Plays an important role in the differentiation and development of pancreatic islet beta cells. Transcriptional repressor that binds to a common element in the glucagon, insulin and somatostatin promoters. Competes with PAX6 for this same promoter binding site. Isoform 2 appears to be a dominant negative form antagonizing PAX4 transcriptional activity.

Involvement in disease;  
 Defects in PAX4 are a cause of noninsulin-dependent diabetes mellitus (NIDDM) ; also known as diabetes mellitus type 2 or maturity-onset diabetes. NIDDM is characterized by an autosomal dominant mode of inheritance, onset during adulthood and insulin resistance.

Genetic variations in PAX4 are associated with susceptibility to insulin-dependent diabetes mellitus (IDDM).

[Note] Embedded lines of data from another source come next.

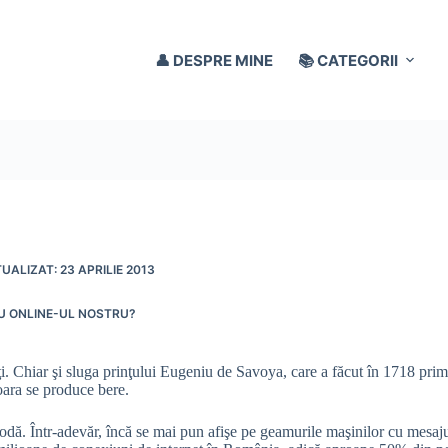
👤 DESPRE MINE
📚 CATEGORII
23 APRILIE 2013
U ONLINE-UL NOSTRU?
ţi. Chiar şi sluga prinţului Eugeniu de Savoya, care a făcut în 1718 prim
şoara se produce bere.
odă. Într-adevăr, încă se mai pun afişe pe geamurile maşinilor cu mesaju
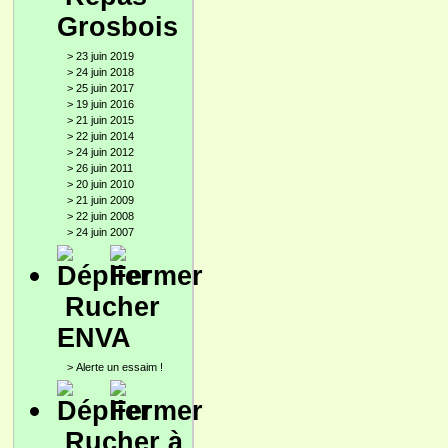
Grosbois
>
23 juin 2019
>
24 juin 2018
>
25 juin 2017
>
19 juin 2016
>
21 juin 2015
>
22 juin 2014
>
24 juin 2012
>
26 juin 2011
>
20 juin 2010
>
21 juin 2009
>
22 juin 2008
>
24 juin 2007
Rucher
ENVA
>
Alerte un essaim !
Rucher à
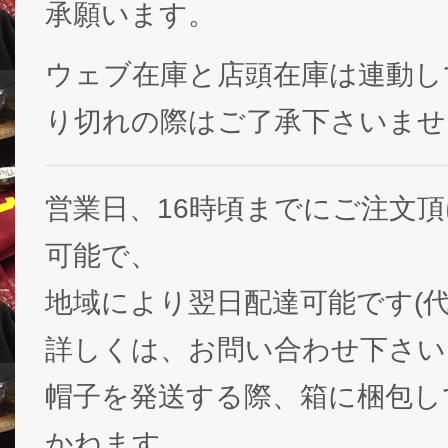
承願います。
ウェブ在庫と店頭在庫は連動し
り切れの際はご了承下さいませ
営業日、16時頃までにご注文
可能で、
地域により翌日配達可能です(代
詳しくは、お問い合わせ下さい
帽子を発送する際、箱に梱包し
かねます。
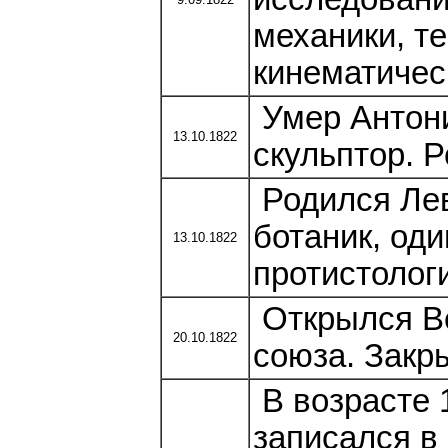
механики, т
кинематичес
Умер Антони
13.10.1822
скульптор. Р
Родился Лев
ботаник, од
13.10.1822
протистологи
Открылся Ве
20.10.1822
союза. Закр
В возрасте 
записался в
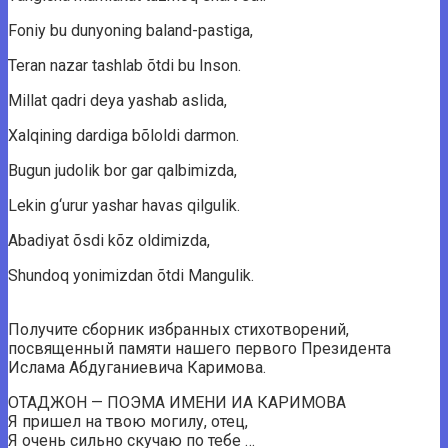
Fоniy bu dunyоning bаlаnd-pаstigа,
Terаn nаzаr tаshlаb õtdi bu Insоn.
Millаt qаdri deyа yаshаb аslidа,
Xаlqining dаrdigа bõlоldi dаrmоn.
Bugun judоlik bоr gаr qаlbimizdа,
Lekin g‘urur yаshаr hаvаs qilgulik.
Abаdiyаt õsdi kõz оldimizdа,
Shundоq yоnimizdаn õtdi Mаngulik.
Получите сборник избранных стихотворений,
посвященный памяти нашего первого Президента
Ислама Абдуганиевича Каримова.
ОТАДЖОН — ПОЭМА ИМЕНИ ИА КАРИМОВА
Я пришел на твою могилу, отец,
Я очень сильно скучаю по тебе …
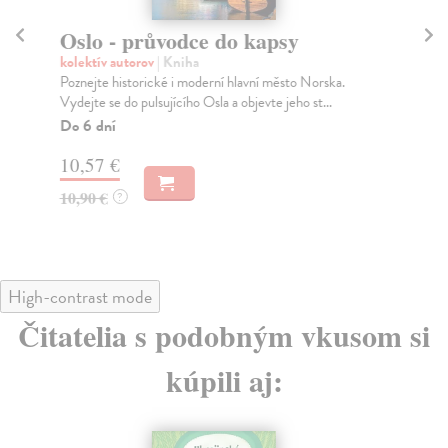
Oslo - průvodce do kapsy
M
kolektív autorov
| Kniha
kol
Poznejte historické i moderní hlavní město Norska.
Poz
Vydejte se do pulsujícího Osla a objevte jeho st...
se 
Do 6 dní
Do
10,57 €
10
10,90 €
10
?
High-contrast mode
Čitatelia s podobným vkusom si
kúpili aj:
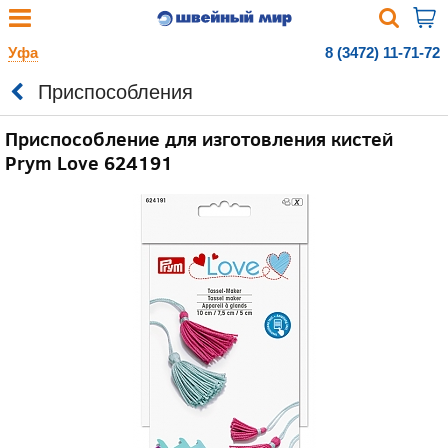
Уфа
8 (3472) 11-71-72
Приспособления
Приспособление для изготовления кистей
Prym Love 624191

IDDM normally starts in childhood or adolescence and is caused by the body's own immune system which destroys the insulin-producing beta cells in the pancreas. Classical features are polydipsia, polyphagia and polyuria, due to hyperglycemia-induced osmotic diuresis.

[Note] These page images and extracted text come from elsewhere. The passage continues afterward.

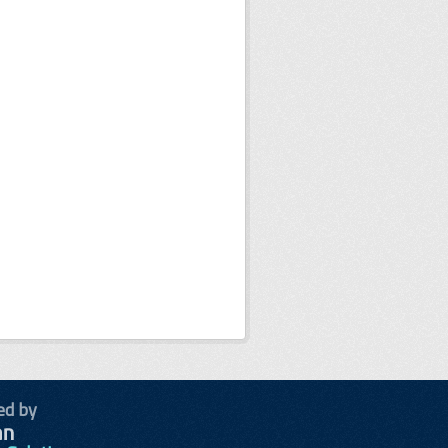
ed by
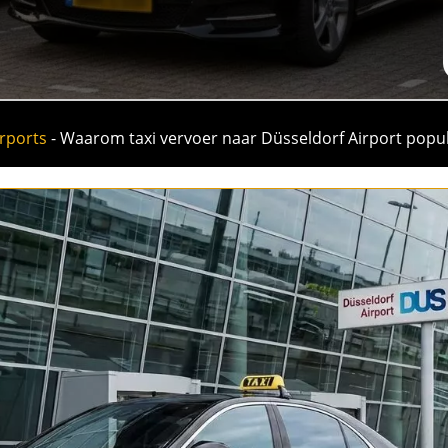
rports
-
Waarom taxi vervoer naar Düsseldorf Airport populai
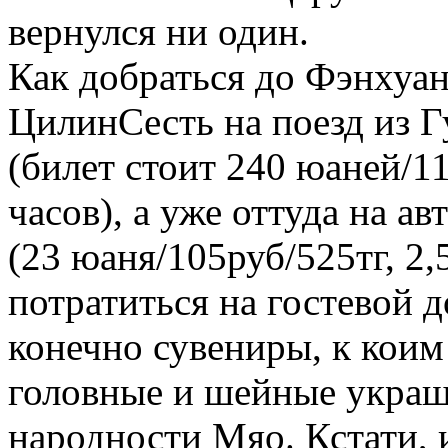
вернулся ни один.
Как добраться до Фэнхуан
ЦилинСесть на поезд из Г
(билет стоит 240 юаней/11
часов), а уже оттуда на а
(23 юаня/105руб/525тг, 2,
потратиться на гостевой 
конечно сувениры, к коим
головные и шейные украш
народности Мяо. Кстати, 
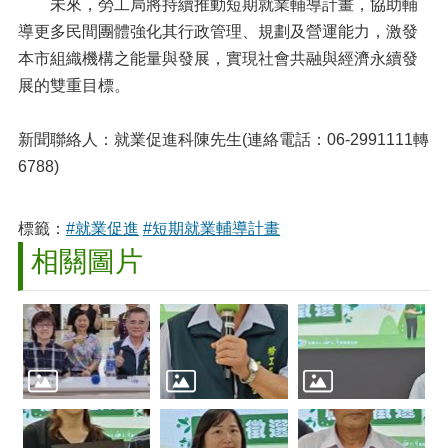
未來，勞工局將持續推動短期就業輔導計畫，協助輔
導更多民間團體強化其行政管理、規劃及營運能力，激發
本市組織機構之能量與發展，實現社會共融與經濟永續發
展的雙重目標。
新聞聯絡人：就業促進科陳先生(連絡電話：06-2991111轉
6788)
標籤：
#就業促進
#短期就業輔導計畫
相關圖片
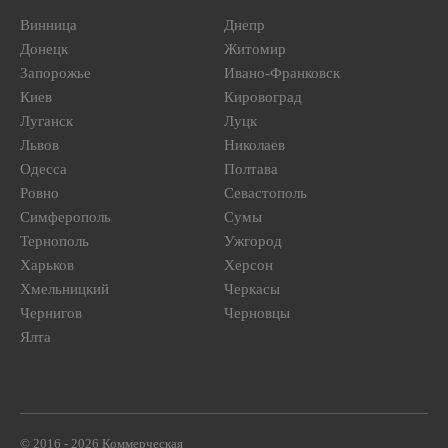
Винница
Днепр
Донецк
Житомир
Запорожье
Ивано-Франковск
Киев
Кировоград
Луганск
Луцк
Львов
Николаев
Одесса
Полтава
Ровно
Севастополь
Симферополь
Сумы
Тернополь
Ужгород
Харьков
Херсон
Хмельницкий
Черкасы
Чернигов
Черновцы
Ялта
© 2016 - 2026 Коммерческая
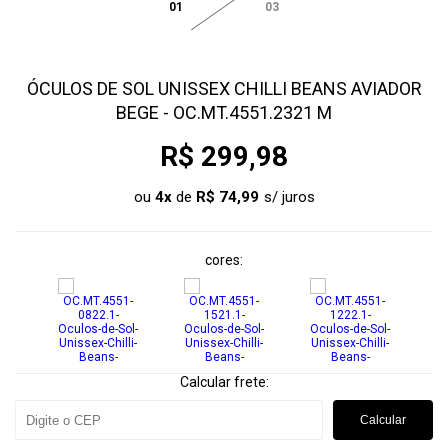
01
03
ÓCULOS DE SOL UNISSEX CHILLI BEANS AVIADOR
BEGE - OC.MT.4551.2321 M
R$ 299,98
ou
4
x
de
R$ 74,99
cores
Calcular frete:
Calcular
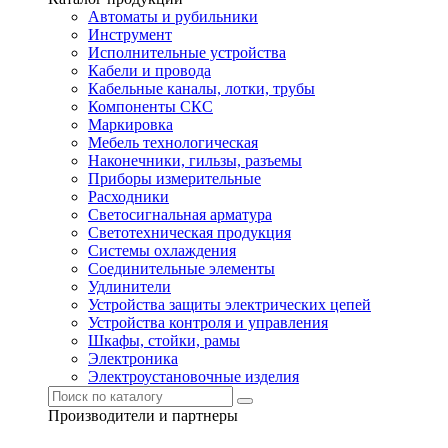
Автоматы и рубильники
Инструмент
Исполнительные устройства
Кабели и провода
Кабельные каналы, лотки, трубы
Компоненты СКС
Маркировка
Мебель технологическая
Наконечники, гильзы, разъемы
Приборы измерительные
Расходники
Светосигнальная арматура
Светотехническая продукция
Системы охлаждения
Соединительные элементы
Удлинители
Устройства защиты электрических цепей
Устройства контроля и управления
Шкафы, стойки, рамы
Электроника
Электроустановочные изделия
Производители и партнеры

Defects in PAX4 are a cause of susceptibility to diabetes mellitus ketosis-prone (KPD). KPD is an atypical form of diabetes mellitus characterized by an acute initial presentation with severe hyperglycemia and ketosis, as seen in classic type 1 diabetes, but after initiation of insulin therapy, prolonged remission is often possible with cessation of insulin therapy and maintenance of appropriate metabolic control. Metabolic studies show a markedly blunted insulin secretory response to glucose, partially reversible with the improvement of blood glucose control. Variable levels of insulin resistance are observed, especially in obese patients. Pancreatic beta-cell autoimmunity is a rare finding.